### DATA SHOWN

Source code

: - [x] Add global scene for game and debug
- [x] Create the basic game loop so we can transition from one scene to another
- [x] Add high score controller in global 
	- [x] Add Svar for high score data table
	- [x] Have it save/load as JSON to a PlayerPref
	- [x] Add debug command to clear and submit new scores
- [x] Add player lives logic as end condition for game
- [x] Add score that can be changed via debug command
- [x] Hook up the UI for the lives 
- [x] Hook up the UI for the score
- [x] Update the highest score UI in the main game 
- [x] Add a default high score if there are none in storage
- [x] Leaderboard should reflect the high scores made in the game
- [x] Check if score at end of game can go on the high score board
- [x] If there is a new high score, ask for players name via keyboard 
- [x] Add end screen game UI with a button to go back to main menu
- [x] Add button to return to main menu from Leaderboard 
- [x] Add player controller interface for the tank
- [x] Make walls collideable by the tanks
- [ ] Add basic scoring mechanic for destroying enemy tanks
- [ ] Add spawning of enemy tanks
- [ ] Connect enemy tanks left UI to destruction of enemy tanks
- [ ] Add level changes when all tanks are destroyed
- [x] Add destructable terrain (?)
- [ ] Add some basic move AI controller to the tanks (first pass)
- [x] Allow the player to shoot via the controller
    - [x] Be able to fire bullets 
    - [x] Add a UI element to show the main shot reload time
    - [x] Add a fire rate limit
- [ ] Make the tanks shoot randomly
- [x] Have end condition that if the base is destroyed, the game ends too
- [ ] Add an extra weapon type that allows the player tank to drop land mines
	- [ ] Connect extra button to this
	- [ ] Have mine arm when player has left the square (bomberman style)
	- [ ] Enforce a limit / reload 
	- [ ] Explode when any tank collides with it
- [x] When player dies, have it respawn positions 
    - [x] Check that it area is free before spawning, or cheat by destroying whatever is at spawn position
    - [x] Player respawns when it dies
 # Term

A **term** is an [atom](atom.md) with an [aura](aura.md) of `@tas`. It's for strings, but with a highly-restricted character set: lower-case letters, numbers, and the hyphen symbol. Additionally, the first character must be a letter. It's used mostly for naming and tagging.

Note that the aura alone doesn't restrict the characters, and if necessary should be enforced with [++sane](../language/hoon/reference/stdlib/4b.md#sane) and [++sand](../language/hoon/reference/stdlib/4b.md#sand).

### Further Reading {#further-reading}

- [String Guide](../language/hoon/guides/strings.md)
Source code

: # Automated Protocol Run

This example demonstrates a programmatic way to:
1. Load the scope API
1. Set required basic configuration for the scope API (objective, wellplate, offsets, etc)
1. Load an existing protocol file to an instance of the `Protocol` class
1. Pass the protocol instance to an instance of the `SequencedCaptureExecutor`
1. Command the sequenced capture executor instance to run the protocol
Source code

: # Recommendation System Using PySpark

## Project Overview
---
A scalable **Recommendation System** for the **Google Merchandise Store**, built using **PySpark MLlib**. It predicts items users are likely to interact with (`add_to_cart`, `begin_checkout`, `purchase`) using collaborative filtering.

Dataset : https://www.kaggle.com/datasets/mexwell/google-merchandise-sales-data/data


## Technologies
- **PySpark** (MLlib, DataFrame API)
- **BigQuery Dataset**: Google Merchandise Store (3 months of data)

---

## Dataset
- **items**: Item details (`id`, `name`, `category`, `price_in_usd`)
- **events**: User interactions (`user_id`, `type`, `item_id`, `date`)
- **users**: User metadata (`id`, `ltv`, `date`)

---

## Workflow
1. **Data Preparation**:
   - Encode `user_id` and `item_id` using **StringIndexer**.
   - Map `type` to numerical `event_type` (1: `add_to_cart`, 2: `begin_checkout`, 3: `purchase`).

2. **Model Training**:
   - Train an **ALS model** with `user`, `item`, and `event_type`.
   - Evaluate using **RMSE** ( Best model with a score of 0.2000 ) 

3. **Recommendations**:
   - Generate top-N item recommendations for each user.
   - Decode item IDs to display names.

### WHAT TO PRODUCE
Rewrite every line of the listing above as a numbered list, leaving out the blank lines.

### EXERCISE RESPONSE
1. Source code
2. : - [x] Add global scene for game and debug
3. - [x] Create the basic game loop so we can transition from one scene to another
4. - [x] Add high score controller in global 
5. 	- [x] Add Svar for high score data table
6. 	- [x] Have it save/load as JSON to a PlayerPref
7. 	- [x] Add debug command to clear and submit new scores
8. - [x] Add player lives logic as end condition for game
9. - [x] Add score that can be changed via debug command
10. - [x] Hook up the UI for the lives 
11. - [x] Hook up the UI for the score
12. - [x] Update the highest score UI in the main game 
13. - [x] Add a default high score if there are none in storage
14. - [x] Leaderboard should reflect the high scores made in the game
15. - [x] Check if score at end of game can go on the high score board
16. - [x] If there is a new high score, ask for players name via keyboard 
17. - [x] Add end screen game UI with a button to go back to main menu
18. - [x] Add button to return to main menu from Leaderboard 
19. - [x] Add player controller interface for the tank
20. - [x] Make walls collideable by the tanks
21. - [ ] Add basic scoring mechanic for destroying enemy tanks
22. - [ ] Add spawning of enemy tanks
23. - [ ] Connect enemy tanks left UI to destruction of enemy tanks
24. - [ ] Add level changes when all tanks are destroyed
25. - [x] Add destructable terrain (?)
26. - [ ] Add some basic move AI controller to the tanks (first pass)
27. - [x] Allow the player to shoot via the controller
28.     - [x] Be able to fire bullets 
29.     - [x] Add a UI element to show the main shot reload time
30.     - [x] Add a fire rate limit
31. - [ ] Make the tanks shoot randomly
32. - [x] Have end condition that if the base is destroyed, the game ends too
33. - [ ] Add an extra weapon type that allows the player tank to drop land mines
34. 	- [ ] Connect extra button to this
35. 	- [ ] Have mine arm when player has left the square (bomberman style)
36. 	- [ ] Enforce a limit / reload 
37. 	- [ ] Explode when any tank collides with it
38. - [x] When player dies, have it respawn positions 
39.     - [x] Check that it area is free before spawning, or cheat by destroying whatever is at spawn position
40.     - [x] Player respawns when it dies
41.  # Term
42. A **term** is an [atom](atom.md) with an [aura](aura.md) of `@tas`. It's for strings, but with a highly-restricted character set: lower-case letters, numbers, and the hyphen symbol. Additionally, the first character must be a letter. It's used mostly for naming and tagging.
43. Note that the aura alone doesn't restrict the characters, and if necessary should be enforced with [++sane](../language/hoon/reference/stdlib/4b.md#sane) and [++sand](../language/hoon/reference/stdlib/4b.md#sand).
44. ### Further Reading {#further-reading}
45. - [String Guide](../language/hoon/guides/strings.md)
46. Source code
47. : # Automated Protocol Run
48. This example demonstrates a programmatic way to:
49. 1. Load the scope API
50. 1. Set required basic configuration for the scope API (objective, wellplate, offsets, etc)
51. 1. Load an existing protocol file to an instance of the `Protocol` class
52. 1. Pass the protocol instance to an instance of the `SequencedCaptureExecutor`
53. 1. Command the sequenced capture executor instance to run the protocol
54. Source code
55. : # Recommendation System Using PySpark
56. ## Project Overview
57. ---
58. A scalable **Recommendation System** for the **Google Merchandise Store**, built using **PySpark MLlib**. It predicts items users are likely to interact with (`add_to_cart`, `begin_checkout`, `purchase`) using collaborative filtering.
59. Dataset : https://www.kaggle.com/datasets/mexwell/google-merchandise-sales-data/data
60. ## Technologies
61. - **PySpark** (MLlib, DataFrame API)
62. - **BigQuery Dataset**: Google Merchandise Store (3 months of data)
63. ---
64. ## Dataset
65. - **items**: Item details (`id`, `name`, `category`, `price_in_usd`)
66. - **events**: User interactions (`user_id`, `type`, `item_id`, `date`)
67. - **users**: User metadata (`id`, `ltv`, `date`)
68. ---
69. ## Workflow
70. 1. **Data Preparation**:
71.    - Encode `user_id` and `item_id` using **StringIndexer**.
72.    - Map `type` to numerical `event_type` (1: `add_to_cart`, 2: `begin_checkout`, 3: `purchase`).
73. 2. **Model Training**:
74.    - Train an **ALS model** with `user`, `item`, and `event_type`.
75.    - Evaluate using **RMSE** ( Best model with a score of 0.2000 ) 
76. 3. **Recommendations**:
77.    - Generate top-N item recommendations for each user.
78.    - Decode item IDs to display names.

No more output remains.